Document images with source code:
▬▬▬▬▬▬▬▬▬▬

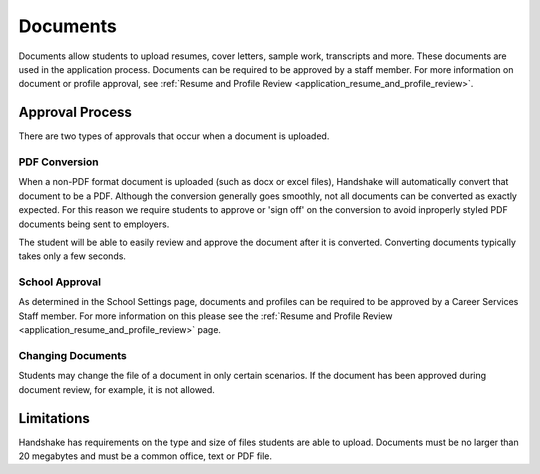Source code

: .. _application_documents:

Documents
=========

Documents allow students to upload resumes, cover letters, sample work, transcripts and more. These documents are used in the application process. Documents can be required to be approved by a staff member. For more information on document or profile approval, see :ref:`Resume and Profile Review <application_resume_and_profile_review>`.

Approval Process
----------------

There are two types of approvals that occur when a document is uploaded.

PDF Conversion
##############

When a non-PDF format document is uploaded (such as docx or excel files), Handshake will automatically convert that document to be a PDF. Although the conversion generally goes smoothly, not all documents can be converted as exactly expected. For this reason we require students to approve or 'sign off' on the conversion to avoid inproperly styled PDF documents being sent to employers.

The student will be able to easily review and approve the document after it is converted. Converting documents typically takes only a few seconds.

School Approval
###############

As determined in the School Settings page, documents and profiles can be required to be approved by a Career Services Staff member. For more information on this please see the :ref:`Resume and Profile Review <application_resume_and_profile_review>` page.

Changing Documents
##################

Students may change the file of a document in only certain scenarios. If the document has been approved during document review, for example, it is not allowed.

Limitations
-----------

Handshake has requirements on the type and size of files students are able to upload. Documents must be no larger than 20 megabytes and must be a common office, text or PDF file.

▬▬▬▬▬▬▬▬▬▬

:: Job item ::
For the word "School", say how many lines of the records above contain it. Reply with the number alone.

:: Answer area ::
2